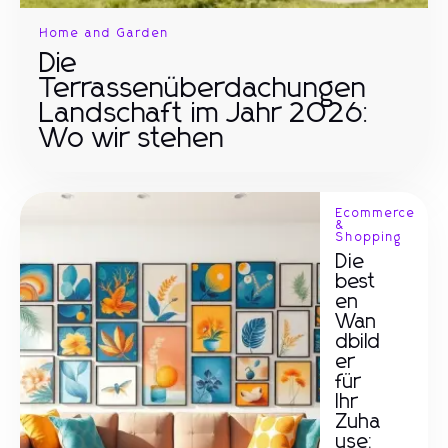
Home and Garden
Die
Terrassenüberdachungen
Landschaft im Jahr 2026:
Wo wir stehen
Ecommerce
&
Shopping
Die
best
en
Wan
dbild
er
für
Ihr
Zuha
use:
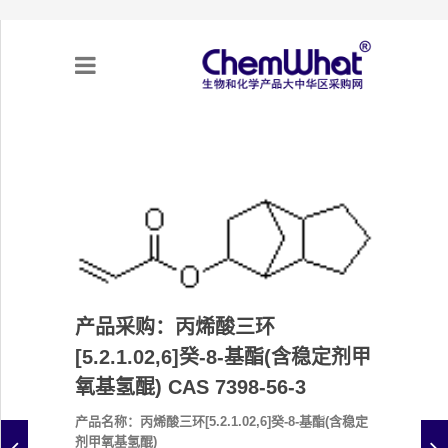
关于我们
项目合作
产品需求
产品采购：丙烯酸三环
专题采购
[5.2.1.02,6]癸-8-基酯(含稳定剂甲
采购流程
氧基氢醌) CAS 7398-56-3
产品名称：丙烯酸三环[5.2.1.02,6]癸-8-基酯(含稳定
不可靠实体清单（UEL）
剂甲氧基氢醌)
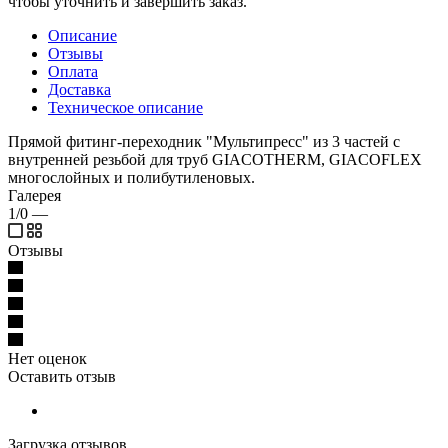
чтобы уточнить и завершить заказ.
Описание
Отзывы
Оплата
Доставка
Техническое описание
Прямой фитинг-переходник "Мультипресс" из 3 частей с
внутренней резьбой для труб GIACOTHERM, GIACOFLEX
многослойных и полибутиленовых.
Галерея
1/0
—
Отзывы
Нет оценок
Оставить отзыв
Загрузка отзывов...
━━━━━━━━━━━━━━━━━━━━━━━━━━━━━━
Lo que se pide: Filtra las filas y copia cada una que contenga la cadena "丙烯酸三环". Se distinguen mayúsculas y minúsculas.

Respuesta al ejercicio:
产品采购：丙烯酸三环
产品名称：丙烯酸三环[5.2.1.02,6]癸-8-基酯(含稳定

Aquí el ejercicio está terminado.